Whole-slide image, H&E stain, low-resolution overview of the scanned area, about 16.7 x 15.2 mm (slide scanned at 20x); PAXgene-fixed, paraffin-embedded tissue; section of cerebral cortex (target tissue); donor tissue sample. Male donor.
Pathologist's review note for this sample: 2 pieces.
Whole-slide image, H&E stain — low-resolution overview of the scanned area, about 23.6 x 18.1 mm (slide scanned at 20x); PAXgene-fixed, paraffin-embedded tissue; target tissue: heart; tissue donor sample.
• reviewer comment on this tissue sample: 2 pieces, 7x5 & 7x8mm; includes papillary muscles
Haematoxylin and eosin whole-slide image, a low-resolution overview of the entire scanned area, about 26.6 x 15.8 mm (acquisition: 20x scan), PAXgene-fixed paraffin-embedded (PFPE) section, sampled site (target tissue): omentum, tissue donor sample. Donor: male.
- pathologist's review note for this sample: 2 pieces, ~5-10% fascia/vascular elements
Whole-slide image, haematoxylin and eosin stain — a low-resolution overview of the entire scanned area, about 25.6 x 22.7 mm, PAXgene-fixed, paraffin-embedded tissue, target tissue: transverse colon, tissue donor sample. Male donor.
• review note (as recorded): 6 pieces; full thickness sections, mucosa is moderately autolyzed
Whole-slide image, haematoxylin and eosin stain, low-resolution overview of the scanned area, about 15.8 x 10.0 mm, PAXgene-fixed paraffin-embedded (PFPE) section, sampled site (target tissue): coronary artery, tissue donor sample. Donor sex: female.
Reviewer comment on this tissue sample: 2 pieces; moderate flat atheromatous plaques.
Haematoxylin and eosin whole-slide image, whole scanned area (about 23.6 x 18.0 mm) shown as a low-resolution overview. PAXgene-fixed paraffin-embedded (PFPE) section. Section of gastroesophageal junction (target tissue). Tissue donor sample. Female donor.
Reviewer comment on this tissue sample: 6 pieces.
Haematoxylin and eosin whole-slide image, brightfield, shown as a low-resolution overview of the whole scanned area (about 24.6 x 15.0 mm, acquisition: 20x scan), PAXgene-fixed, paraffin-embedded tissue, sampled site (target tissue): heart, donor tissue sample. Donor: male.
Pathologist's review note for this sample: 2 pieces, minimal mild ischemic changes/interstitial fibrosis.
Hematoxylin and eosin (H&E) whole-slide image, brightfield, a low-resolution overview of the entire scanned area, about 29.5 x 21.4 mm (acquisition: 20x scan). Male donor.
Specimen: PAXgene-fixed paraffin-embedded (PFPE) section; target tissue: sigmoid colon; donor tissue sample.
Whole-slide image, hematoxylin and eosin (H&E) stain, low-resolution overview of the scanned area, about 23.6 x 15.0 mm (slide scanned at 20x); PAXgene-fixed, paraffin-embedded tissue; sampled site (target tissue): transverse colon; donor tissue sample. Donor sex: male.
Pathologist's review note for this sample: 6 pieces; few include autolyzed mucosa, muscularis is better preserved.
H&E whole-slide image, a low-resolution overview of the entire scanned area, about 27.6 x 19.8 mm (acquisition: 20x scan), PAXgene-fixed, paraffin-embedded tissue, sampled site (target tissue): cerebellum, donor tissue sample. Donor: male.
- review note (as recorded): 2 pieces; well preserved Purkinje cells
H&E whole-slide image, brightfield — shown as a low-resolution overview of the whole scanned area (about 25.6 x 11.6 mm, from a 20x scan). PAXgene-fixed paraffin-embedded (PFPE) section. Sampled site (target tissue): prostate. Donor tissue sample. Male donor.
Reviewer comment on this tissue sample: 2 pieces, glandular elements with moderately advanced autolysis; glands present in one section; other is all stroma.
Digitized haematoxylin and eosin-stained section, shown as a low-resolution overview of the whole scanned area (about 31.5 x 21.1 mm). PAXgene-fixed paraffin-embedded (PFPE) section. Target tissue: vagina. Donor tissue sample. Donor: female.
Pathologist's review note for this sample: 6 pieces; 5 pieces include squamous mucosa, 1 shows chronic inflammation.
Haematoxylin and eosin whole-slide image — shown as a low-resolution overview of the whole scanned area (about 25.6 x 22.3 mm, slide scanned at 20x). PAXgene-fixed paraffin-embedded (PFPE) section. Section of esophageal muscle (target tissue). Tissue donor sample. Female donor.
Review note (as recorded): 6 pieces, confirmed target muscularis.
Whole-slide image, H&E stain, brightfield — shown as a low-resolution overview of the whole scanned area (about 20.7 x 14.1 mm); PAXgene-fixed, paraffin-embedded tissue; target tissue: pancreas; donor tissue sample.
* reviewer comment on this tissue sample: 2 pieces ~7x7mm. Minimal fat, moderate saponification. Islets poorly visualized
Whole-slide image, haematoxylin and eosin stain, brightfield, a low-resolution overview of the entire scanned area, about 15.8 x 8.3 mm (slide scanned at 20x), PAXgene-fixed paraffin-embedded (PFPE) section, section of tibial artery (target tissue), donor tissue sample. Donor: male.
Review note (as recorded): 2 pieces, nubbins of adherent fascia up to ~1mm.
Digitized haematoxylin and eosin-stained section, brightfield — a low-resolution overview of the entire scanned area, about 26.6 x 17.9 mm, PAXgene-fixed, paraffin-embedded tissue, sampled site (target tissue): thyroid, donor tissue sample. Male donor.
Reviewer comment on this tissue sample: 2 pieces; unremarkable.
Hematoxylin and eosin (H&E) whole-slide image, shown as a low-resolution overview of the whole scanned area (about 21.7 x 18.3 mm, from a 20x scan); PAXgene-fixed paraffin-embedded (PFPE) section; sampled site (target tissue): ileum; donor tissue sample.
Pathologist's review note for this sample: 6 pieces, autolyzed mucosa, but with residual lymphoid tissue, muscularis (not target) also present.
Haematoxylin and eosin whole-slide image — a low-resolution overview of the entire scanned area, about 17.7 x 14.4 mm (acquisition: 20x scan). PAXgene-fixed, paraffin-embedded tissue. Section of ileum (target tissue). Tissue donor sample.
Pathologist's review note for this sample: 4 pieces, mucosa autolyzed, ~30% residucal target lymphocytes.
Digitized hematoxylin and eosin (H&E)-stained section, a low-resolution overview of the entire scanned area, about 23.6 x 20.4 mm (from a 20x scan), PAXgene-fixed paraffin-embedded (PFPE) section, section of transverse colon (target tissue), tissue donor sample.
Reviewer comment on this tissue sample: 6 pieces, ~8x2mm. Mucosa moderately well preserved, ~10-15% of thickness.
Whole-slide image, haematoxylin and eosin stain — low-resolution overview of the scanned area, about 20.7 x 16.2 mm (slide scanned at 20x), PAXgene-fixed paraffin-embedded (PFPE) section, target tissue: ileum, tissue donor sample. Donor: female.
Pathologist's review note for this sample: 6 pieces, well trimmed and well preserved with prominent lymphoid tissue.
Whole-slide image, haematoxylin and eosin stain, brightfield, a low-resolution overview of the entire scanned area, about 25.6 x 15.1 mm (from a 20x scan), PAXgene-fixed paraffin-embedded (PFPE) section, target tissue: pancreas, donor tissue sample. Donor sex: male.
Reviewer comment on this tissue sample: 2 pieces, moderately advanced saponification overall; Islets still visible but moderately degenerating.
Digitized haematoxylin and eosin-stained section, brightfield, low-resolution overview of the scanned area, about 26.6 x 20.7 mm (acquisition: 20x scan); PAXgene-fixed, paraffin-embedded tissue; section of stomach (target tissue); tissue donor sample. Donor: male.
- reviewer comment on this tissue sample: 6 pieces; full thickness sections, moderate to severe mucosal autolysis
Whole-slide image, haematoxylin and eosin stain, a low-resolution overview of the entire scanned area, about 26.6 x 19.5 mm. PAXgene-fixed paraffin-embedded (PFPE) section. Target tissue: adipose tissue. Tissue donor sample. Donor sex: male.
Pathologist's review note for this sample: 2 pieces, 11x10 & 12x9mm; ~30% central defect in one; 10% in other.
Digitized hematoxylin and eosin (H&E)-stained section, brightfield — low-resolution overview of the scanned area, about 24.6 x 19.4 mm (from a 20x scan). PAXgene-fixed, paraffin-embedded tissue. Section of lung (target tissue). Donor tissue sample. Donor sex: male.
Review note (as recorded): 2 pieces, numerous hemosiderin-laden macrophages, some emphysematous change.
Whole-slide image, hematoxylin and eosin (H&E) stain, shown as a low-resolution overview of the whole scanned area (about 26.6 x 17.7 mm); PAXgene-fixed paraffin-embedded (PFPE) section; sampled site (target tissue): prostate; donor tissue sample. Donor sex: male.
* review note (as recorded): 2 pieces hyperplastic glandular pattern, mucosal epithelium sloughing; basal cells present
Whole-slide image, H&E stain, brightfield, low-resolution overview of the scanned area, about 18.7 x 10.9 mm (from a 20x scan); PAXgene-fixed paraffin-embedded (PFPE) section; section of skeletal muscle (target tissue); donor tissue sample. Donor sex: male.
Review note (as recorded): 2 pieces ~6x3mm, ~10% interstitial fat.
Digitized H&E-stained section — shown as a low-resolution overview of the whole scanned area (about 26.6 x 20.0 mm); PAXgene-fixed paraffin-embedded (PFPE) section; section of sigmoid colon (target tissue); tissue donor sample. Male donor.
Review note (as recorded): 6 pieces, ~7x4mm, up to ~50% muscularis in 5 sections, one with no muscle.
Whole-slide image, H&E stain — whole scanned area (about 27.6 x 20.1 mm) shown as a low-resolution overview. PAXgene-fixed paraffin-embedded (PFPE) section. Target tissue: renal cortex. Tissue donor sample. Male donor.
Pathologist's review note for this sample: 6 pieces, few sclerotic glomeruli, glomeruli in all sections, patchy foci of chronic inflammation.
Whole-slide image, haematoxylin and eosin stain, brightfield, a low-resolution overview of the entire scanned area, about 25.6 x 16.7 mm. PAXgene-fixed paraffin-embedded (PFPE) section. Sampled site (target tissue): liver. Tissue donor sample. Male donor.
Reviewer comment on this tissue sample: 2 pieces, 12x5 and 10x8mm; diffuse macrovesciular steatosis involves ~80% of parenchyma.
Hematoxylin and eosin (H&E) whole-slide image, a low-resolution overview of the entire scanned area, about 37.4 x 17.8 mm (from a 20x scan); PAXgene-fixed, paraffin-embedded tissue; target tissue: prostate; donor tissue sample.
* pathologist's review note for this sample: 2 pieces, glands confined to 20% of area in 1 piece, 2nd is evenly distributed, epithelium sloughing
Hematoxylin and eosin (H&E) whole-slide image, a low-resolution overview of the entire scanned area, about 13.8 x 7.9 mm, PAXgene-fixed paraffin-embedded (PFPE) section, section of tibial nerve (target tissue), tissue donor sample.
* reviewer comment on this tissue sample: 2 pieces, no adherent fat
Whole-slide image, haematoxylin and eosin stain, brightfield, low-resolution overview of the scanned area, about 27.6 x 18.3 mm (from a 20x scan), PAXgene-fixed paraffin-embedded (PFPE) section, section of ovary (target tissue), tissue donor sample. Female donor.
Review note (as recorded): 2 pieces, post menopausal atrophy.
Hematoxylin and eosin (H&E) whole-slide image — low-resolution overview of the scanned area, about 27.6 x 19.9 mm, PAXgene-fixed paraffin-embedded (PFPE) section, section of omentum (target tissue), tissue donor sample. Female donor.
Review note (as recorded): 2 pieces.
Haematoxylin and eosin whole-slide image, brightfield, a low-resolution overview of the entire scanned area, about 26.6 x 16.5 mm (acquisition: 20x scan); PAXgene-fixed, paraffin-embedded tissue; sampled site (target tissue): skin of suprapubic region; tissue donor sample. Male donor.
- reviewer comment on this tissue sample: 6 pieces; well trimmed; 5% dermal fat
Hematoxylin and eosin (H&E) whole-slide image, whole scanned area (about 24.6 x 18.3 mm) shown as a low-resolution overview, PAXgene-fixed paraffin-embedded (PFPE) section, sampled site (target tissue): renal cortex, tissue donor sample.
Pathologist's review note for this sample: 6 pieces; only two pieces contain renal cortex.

***

**PROBLEM TO WORK ON:**
Exact duplication is required for the lines above, from the line that contains "tissue), donor tissue sample. Donor: male." to the line that contains "Review note (as recorded): 2 pieces, nubbins", inclusive; omit all others.

**EXERCISE RESULT:**
Whole-slide image, haematoxylin and eosin stain, brightfield, a low-resolution overview of the entire scanned area, about 15.8 x 8.3 mm (slide scanned at 20x), PAXgene-fixed paraffin-embedded (PFPE) section, section of tibial artery (target tissue), donor tissue sample. Donor: male.
Review note (as recorded): 2 pieces, nubbins of adherent fascia up to ~1mm.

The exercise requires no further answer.